There was an event last week in New York City that I attended. It was Tech In Motion's panel on IoT trends. It was a good panel staffed by Senior Analyst & Managing Director at CLSA Ed Maguire, Dash's founder and CEO Jamyn Edis, Tomorrow Lab's founder Ted Ullrich, and wot.io's founder and CTO Thomas Gilley. It was a great event that took place in the Verizon building that is in New York's Financial District.
The panel covered a wide variety of IoT topics, and one of the questions I had was around the sheer volume of streams that were coming in, and that's where the discussion started going towards edge processing.
This week in Las Vegas, we are at the SAP TechEd 2015 conference. In Steve Lucas' keynote speech, as well as the majority of the IoT and HANA Cloud Platform presentations, the idea of edge processing is something that is appearing again as well (and shown at the connected charging station demonstration). It's a recurring theme across discussions such as these, and for good reason.
The main point of this is that the number of data streaming coming into an enterprise has dramatically increased since the price for sensors are low enough where we are ingesting data at unprecedented volumes and speeds. The effect?
This creates new challenges for enterprises everywhere. For a few years now a lot of the strategy around this was simply to create a Hadoop based "data lake," and just throw all the data in there. Figuring out what to do with it quickly became an afterthought. When looking at the data, a lot of the time the data is simply telling us that things are okay. The engines are running fine. The freezer didn't break. The bank transaction is legitimate. There may be data science reasons to keep all that "I'm okay" information on-premise, but to assume that we automatically will just throw it into Hadoop and deal with it later isn't necessarily the wisest choice. It creates a lot of excess data that we might not necessarily need, thus increasing management and processing complexity and costs. Much in a similar vein to the movie Jurassic Park...
Dealing with this kind of situation is where the idea of edge processing comes into play. The concept behind this is where we go beyond having your connected devices merely having the capability to stream data back to the event handling platform (things such as SAP Smart Data Streaming (SDS), SAP HANA Cloud Platform, etc.) but to have the ability to perform complex event processing (CEP) tasks right on the devices themselves. This is a feature of SAP HANA SPS10 called Streaming Lite.

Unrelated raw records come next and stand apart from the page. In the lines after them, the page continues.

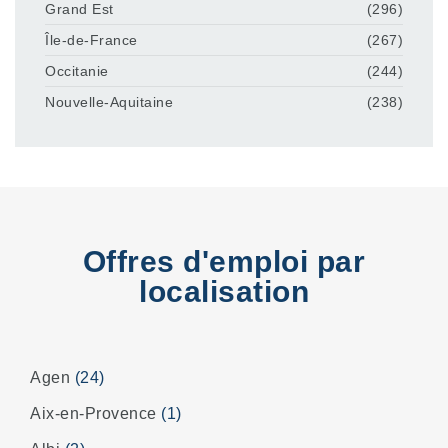
Grand Est
(296)
Île-de-France
(267)
Occitanie
(244)
Nouvelle-Aquitaine
(238)
Offres d'emploi par
localisation
Agen
(24)
Aix-en-Provence
(1)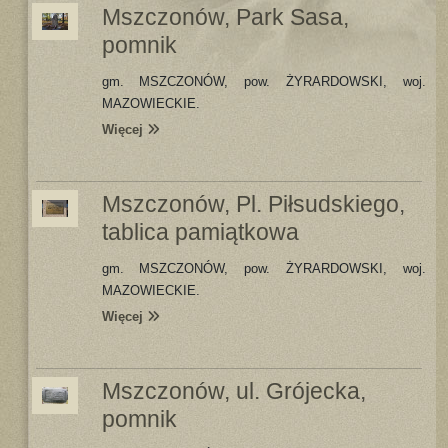
Mszczonów, Park Sasa,
pomnik
gm. MSZCZONÓW, pow. ŻYRARDOWSKI, woj.
MAZOWIECKIE.
Więcej
Mszczonów, Pl. Piłsudskiego,
tablica pamiątkowa
gm. MSZCZONÓW, pow. ŻYRARDOWSKI, woj.
MAZOWIECKIE.
Więcej
Mszczonów, ul. Grójecka,
pomnik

This is a tiny lightweight CEP engine based off of SDS which is designed to execute on a small Linux machine (RHEL), or a Raspberry Pi (currently those are the two supported platforms). The key here is that it is capable of running the same CEP tasks that SDS executes as a standalone Linux process on these smaller machines. The purpose of doing so is to provide the ability to perform time based queries and filter out the "I'm okay" messages (or any other events deemed unnecessary to send back to the main platform) directly at the source instead of having to either create custom code to do so or be forced to send all data back up to the platform. The ability to execute the same scripts as SDS also means that you can leverage the same skill set to do so without introducing additional complexity to your software development lifecycle.
I think it's important to keep all this in mind when designing any sort of IoT project. The SAP HANA platform in conjunction with Hadoop provides the flexibility to allow customers to store every single event if there is a business need to do so. On the other side of the spectrum, however, if the business requirements drive towards a solution for edge processing, customers can take advantage of the SAP platform to achieve that goal as well with a unified environment.